Am nächsten Morgen war Anita bereits vor ihrem Ehemann, wie eigentlich immer, aufgestanden und hatte das Frühstück vorbereitet. Das gute an solche Morgen, an denen sie ihren Ehemann am Vorabend die Zärtlichkeiten gegeben hatte, die er sich von ihr wünschte, war, dass Michael wirklich gut aufgelegt war und selten etwas zum Aussetzen fand, ansonsten war alles wie immer.
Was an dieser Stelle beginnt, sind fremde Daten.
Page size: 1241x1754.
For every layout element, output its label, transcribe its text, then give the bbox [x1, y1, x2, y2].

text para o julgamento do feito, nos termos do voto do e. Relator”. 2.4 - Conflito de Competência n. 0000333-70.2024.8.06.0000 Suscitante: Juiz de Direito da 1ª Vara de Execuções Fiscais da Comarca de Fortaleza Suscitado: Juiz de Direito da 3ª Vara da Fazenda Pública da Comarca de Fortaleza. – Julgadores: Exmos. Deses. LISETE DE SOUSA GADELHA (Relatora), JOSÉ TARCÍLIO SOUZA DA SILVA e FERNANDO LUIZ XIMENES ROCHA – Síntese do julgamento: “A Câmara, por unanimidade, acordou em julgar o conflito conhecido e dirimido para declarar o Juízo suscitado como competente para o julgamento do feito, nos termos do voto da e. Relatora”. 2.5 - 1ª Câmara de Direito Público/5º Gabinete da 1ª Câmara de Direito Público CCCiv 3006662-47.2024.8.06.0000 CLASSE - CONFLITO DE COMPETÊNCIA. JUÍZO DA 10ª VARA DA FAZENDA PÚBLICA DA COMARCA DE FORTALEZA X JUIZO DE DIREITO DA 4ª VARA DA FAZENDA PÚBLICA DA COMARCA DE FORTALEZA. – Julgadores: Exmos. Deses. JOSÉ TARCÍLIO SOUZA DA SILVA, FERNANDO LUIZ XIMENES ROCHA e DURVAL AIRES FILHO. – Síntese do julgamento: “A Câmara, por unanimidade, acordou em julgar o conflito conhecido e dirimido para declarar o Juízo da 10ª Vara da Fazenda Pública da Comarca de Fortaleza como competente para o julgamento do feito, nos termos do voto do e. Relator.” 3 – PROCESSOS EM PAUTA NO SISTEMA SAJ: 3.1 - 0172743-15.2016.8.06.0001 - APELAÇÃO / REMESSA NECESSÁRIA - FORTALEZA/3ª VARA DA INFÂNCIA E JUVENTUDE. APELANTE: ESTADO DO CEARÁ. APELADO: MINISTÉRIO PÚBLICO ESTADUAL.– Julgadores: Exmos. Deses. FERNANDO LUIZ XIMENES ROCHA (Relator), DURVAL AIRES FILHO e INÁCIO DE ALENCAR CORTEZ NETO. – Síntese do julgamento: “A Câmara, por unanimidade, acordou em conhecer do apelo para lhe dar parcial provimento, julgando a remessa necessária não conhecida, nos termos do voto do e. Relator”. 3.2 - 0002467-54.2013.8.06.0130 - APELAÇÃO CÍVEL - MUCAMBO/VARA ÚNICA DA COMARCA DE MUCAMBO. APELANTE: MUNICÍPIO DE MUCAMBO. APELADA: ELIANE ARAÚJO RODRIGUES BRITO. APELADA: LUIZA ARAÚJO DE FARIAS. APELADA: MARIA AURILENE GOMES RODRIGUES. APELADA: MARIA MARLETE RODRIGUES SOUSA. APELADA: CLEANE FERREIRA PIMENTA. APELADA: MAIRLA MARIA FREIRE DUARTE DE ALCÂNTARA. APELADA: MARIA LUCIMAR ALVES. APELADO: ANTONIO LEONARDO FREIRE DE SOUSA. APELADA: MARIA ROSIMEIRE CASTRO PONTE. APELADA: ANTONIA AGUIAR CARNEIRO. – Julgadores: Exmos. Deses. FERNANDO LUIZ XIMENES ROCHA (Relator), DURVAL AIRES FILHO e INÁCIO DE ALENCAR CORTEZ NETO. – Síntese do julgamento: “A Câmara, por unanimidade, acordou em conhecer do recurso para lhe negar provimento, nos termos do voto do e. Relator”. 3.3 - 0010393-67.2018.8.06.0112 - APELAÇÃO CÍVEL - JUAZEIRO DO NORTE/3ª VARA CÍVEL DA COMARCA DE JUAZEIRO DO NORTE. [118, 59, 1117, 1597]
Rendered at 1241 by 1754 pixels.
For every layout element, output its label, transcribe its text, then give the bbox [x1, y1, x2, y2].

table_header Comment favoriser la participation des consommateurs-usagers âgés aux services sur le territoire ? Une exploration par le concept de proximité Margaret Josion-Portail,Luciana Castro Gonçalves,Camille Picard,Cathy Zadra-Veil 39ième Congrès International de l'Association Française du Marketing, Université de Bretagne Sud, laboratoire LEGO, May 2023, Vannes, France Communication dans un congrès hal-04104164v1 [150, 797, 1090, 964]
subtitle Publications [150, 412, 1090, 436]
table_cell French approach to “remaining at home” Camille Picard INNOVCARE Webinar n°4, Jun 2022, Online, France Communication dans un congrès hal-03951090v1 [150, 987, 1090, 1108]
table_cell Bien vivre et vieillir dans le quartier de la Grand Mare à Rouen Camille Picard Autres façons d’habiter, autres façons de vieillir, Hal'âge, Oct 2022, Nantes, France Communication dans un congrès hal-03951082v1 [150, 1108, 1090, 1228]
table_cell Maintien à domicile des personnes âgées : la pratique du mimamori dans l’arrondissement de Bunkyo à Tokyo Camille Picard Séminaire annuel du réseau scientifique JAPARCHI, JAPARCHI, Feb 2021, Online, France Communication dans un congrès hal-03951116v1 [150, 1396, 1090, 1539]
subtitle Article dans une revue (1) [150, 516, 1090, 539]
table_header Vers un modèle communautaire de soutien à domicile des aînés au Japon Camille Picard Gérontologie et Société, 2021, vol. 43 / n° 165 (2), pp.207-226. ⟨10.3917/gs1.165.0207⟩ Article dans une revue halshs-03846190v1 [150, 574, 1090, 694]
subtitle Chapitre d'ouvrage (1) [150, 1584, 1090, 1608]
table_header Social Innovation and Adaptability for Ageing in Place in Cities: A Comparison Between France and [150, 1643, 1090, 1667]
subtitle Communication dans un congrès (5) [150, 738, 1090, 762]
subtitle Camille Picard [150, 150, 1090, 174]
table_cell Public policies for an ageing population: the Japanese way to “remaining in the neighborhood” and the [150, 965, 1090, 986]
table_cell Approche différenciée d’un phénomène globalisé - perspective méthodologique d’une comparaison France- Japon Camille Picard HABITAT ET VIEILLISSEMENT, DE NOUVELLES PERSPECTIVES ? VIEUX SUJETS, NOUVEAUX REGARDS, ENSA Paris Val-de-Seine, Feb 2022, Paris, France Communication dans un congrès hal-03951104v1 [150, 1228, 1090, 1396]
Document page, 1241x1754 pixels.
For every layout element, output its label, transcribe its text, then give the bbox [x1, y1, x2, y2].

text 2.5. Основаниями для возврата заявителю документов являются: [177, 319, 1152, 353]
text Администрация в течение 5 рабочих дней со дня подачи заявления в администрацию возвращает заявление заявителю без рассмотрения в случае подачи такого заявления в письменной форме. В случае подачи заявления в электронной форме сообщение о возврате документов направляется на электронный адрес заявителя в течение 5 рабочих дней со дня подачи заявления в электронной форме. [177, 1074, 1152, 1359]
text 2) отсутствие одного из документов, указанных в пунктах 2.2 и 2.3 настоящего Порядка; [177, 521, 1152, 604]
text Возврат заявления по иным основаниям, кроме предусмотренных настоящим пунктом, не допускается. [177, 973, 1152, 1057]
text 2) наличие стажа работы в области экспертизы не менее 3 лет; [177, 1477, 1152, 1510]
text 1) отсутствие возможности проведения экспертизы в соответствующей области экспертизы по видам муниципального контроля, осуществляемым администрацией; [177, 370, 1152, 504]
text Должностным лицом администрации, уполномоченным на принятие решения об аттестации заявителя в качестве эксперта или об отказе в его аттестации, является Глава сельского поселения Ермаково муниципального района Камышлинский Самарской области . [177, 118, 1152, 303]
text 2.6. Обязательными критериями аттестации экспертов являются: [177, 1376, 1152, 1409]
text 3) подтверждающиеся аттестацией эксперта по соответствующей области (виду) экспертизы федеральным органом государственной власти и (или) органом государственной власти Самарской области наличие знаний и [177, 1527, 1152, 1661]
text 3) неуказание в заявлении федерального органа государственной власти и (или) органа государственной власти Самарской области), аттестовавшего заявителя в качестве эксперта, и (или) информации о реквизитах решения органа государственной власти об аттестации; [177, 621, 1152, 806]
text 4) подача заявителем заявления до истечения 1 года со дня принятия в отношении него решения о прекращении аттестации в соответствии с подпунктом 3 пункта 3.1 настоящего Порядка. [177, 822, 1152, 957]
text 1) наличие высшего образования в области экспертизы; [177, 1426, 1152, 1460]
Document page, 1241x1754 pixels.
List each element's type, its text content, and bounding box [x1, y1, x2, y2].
Die Kinder aßen ihr Frühstück und Michael ließ sich noch eine zweite Tasse Kaffee einschenken, während er geräuschevoll die Zeitung umblätterte. Doch heute war dennoch etwas anders. Anita hatte jede Seite der Zeitung, die Michael las, nach dem Artikel abgesucht, in dem es um John Dyke ging.